From the late 1890s to the 1960s, Bell Island was home to an iron ore mine in Wabana, operated most recently by the Dominion Steel and Coal Corporation (DOSCO). The ore was shipped for processing to DOSCO's steel mill in Sydney, Nova Scotia.

During World War II, anchored DOSCO cargo ships, along with the loading pier at Wabana, were the target of Nazi U-boats on at least two occasions. The attacks occurred on 5 September 1942, when U-513 sank the British ship SS Saganaga and the Canadian ship Lord Strathcona, and on 2 November when U-518 sank the Free French ship P.L.M. 27 and the Canadian ship Rose Castle. During the first attack, aiming for the anchored ore carriers, a torpedo missed its target and struck the pier, making Bell Island one of the few places in North America to suffer a direct enemy attack (see Attacks on North America during World War II). The wrecks of the four cargo ships sunk during these two attacks are visible at low tide; a memorial on shore is dedicated to the 69 merchant sailors who lost their lives.
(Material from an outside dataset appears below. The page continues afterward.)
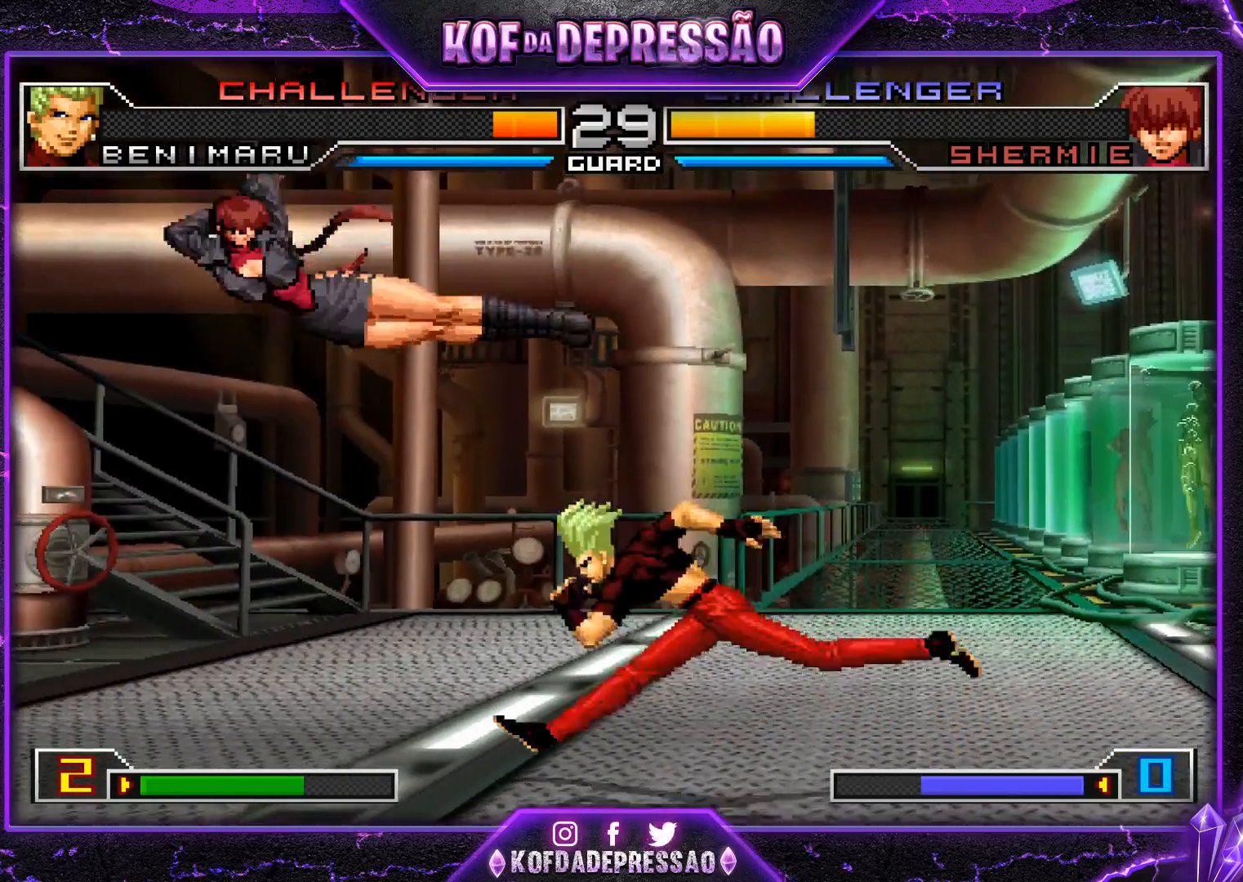
{"buttons": [], "left_stick": "center", "events": [[17, "left_stick", "right"], [250, "left_stick", "down-right"], [451, "left_stick", "center"]]}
Since 2011 Memorial University of Newfoundland has been conducting archaeological excavations at Carbonear bordering the bay.

== Other information ==
The provincial government operates a passenger-vehicle ferry service from Bell Island to Portugal Cove (on the bay's southeastern shore), operating through what locals know as the "Bell Island Tickle."

Humpback whales have been known to enter the bay while migrating. Private vessels and tourist charters frequent the bay's waters during the summer months.

Property development in the St. John's exurb of Conception Bay South in recent decades has led to increasing recreational use of the bay.